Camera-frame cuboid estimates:
★ ★ ★ ★ ★ ★ ★

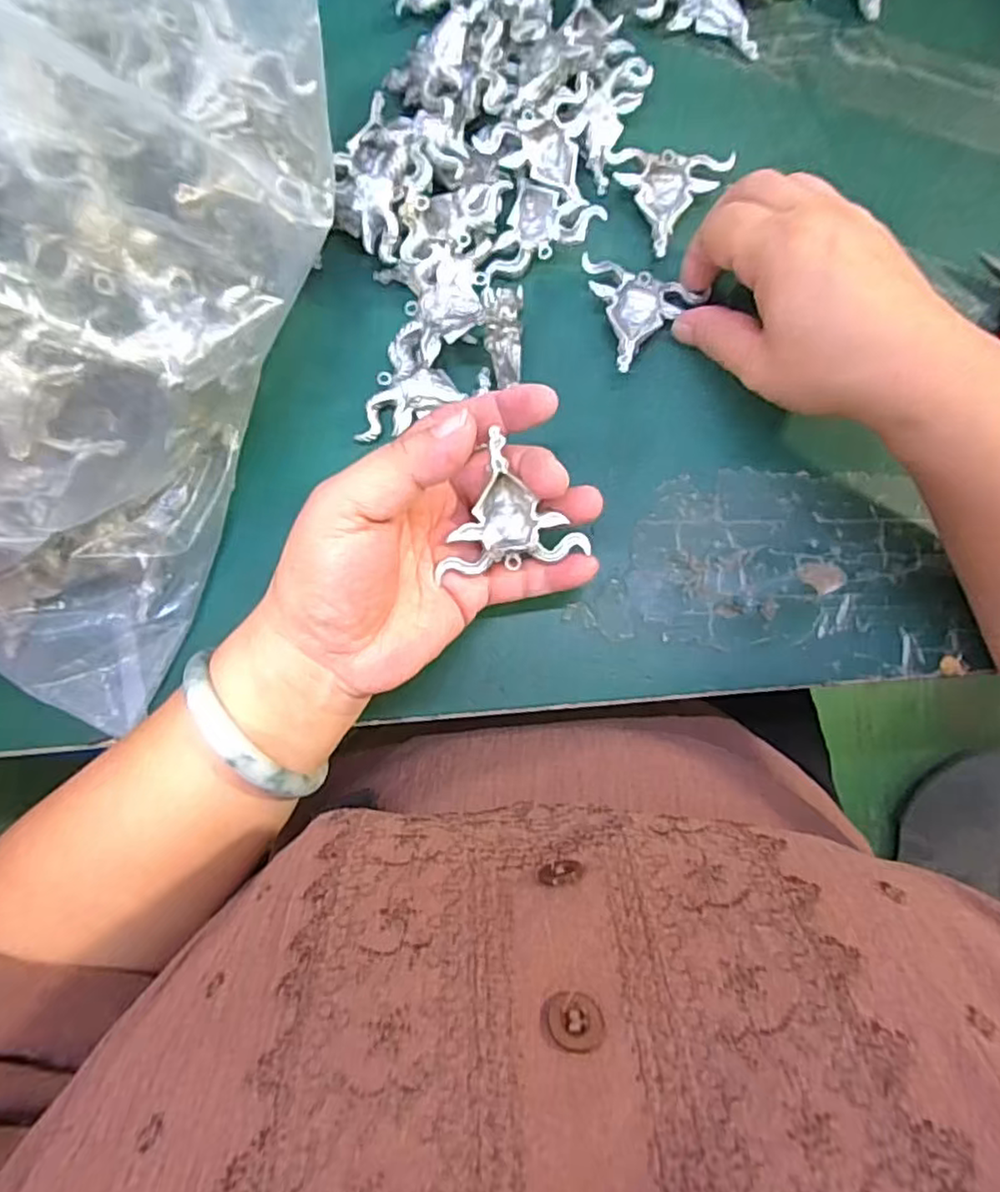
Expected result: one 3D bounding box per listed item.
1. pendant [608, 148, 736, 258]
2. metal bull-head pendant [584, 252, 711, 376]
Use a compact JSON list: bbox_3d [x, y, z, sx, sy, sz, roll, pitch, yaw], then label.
[{"bbox_3d":[0.081,-0.187,0.313,0.056,0.005,0.052,4,83,3],"label":"pendant"},{"bbox_3d":[0.060,-0.127,0.306,0.053,0.010,0.051,15,76,-3],"label":"metal bull-head pendant"}]

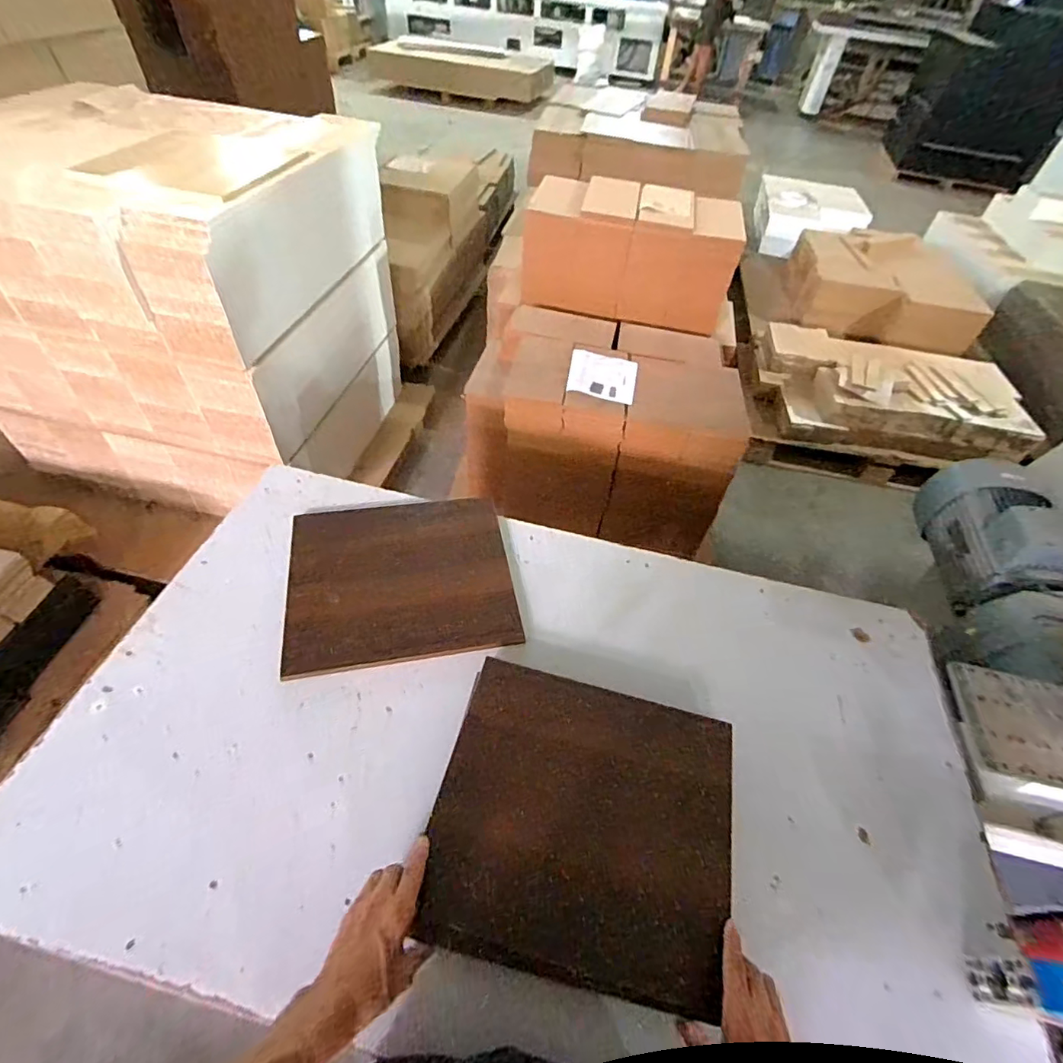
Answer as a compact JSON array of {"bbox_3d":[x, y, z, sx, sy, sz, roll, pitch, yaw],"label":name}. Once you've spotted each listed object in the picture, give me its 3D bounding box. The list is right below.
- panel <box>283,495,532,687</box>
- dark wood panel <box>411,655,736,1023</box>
[{"bbox_3d":[-0.211,0.070,0.851,0.341,0.020,0.306,-6,51,-11],"label":"panel"},{"bbox_3d":[0.065,0.331,0.611,0.334,0.029,0.302,11,55,7],"label":"dark wood panel"}]

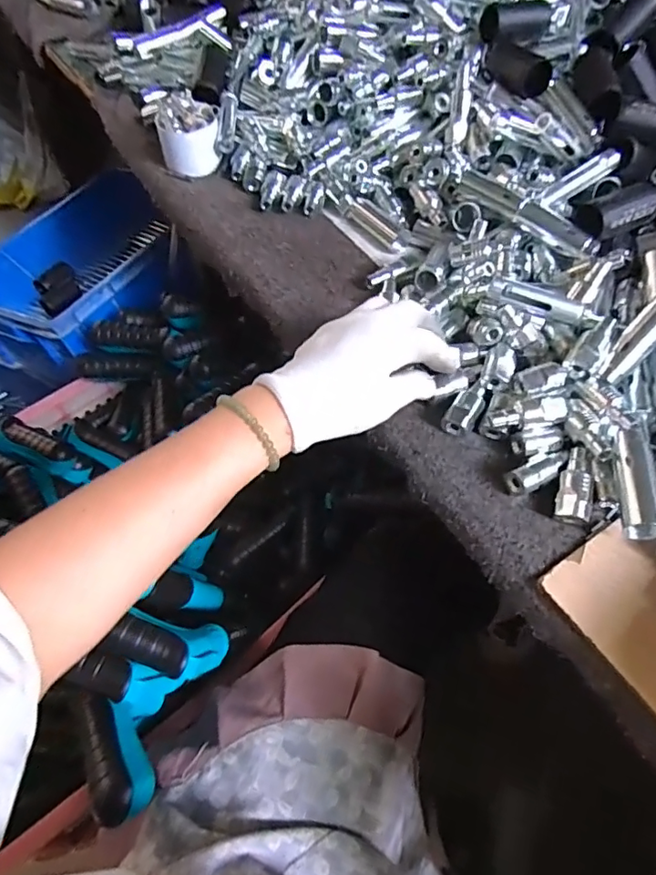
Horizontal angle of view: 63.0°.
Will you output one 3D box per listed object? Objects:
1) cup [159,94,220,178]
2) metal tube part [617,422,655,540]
[{"bbox_3d":[-0.150,-0.323,0.578,0.063,0.059,0.058,-4,57,-3],"label":"cup"},{"bbox_3d":[0.201,0.028,0.352,0.022,0.026,0.079,8,57,5],"label":"metal tube part"}]

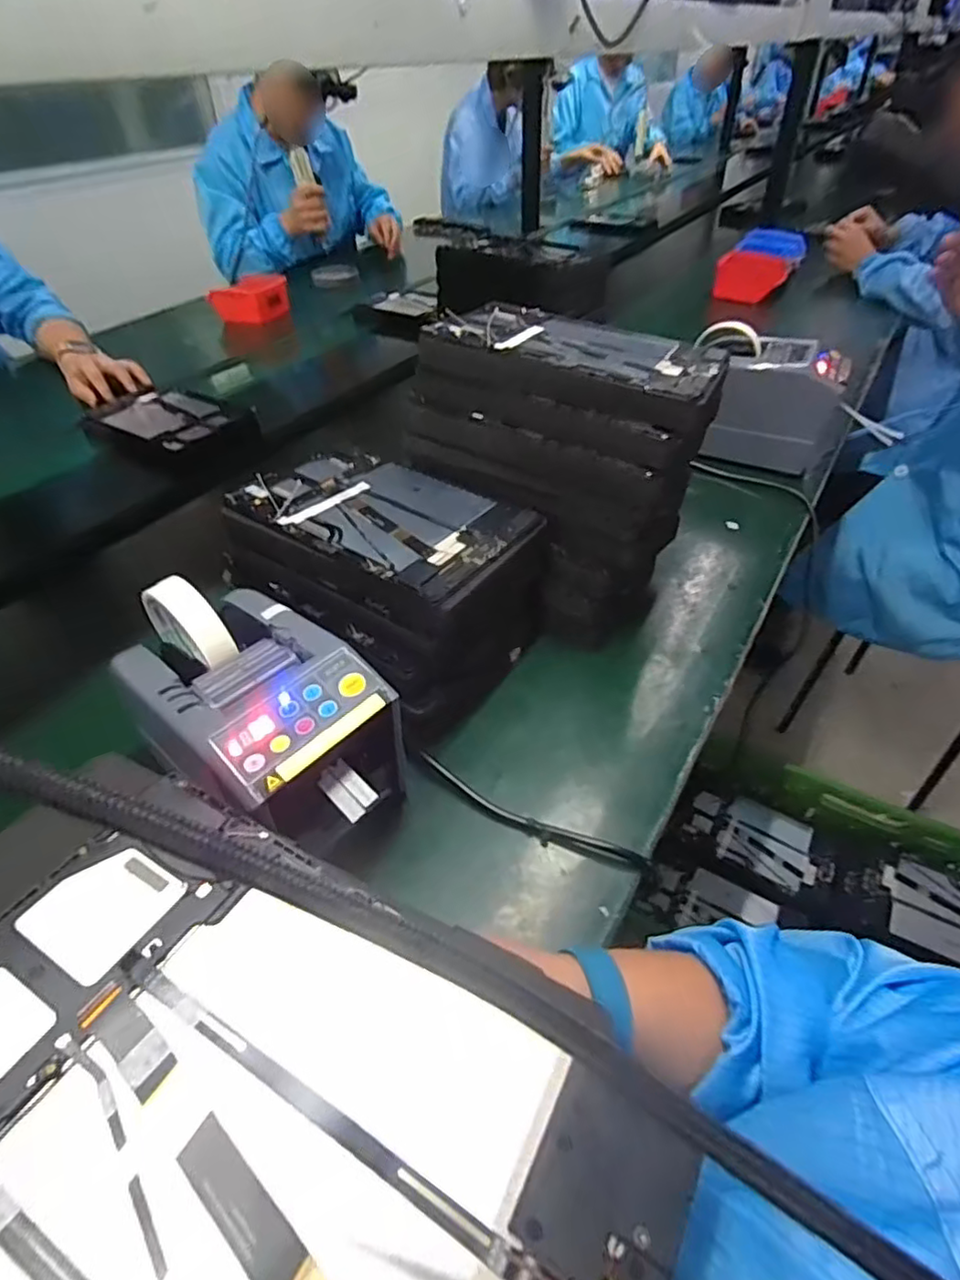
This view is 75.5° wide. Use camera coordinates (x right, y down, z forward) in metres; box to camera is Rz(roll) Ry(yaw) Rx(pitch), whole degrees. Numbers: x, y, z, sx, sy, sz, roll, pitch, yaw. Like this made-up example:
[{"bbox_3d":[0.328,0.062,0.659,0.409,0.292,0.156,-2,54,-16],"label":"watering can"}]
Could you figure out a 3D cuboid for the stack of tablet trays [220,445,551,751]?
[{"bbox_3d":[-0.076,-0.058,0.542,0.231,0.117,0.185,27,51,27],"label":"stack of tablet trays"}]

★ ★ ★ ★ ★ ★ ★

- EXERCISE BRIEF -
Copy out each line from the preceding entries that mentions the word "right".

- ANSWER BOX -
Answer as a compact JSON array of {"bbox_3d":[x, y, z, sx, sy, sz, roll, pitch, yaw],"label":name}. Once you've spotted each listed object in the picture, give me its 3D bounding box. The list is right below.
This view is 75.5° wide. Use camera coordinates (x right, y down, z forward) in metres; box to camera is Rz(roll) Ry(yaw) Rx(pitch), whole degrees. Numbers: x, y, z, sx, sy, sz, roll, pitch, yaw. Like this made-up example:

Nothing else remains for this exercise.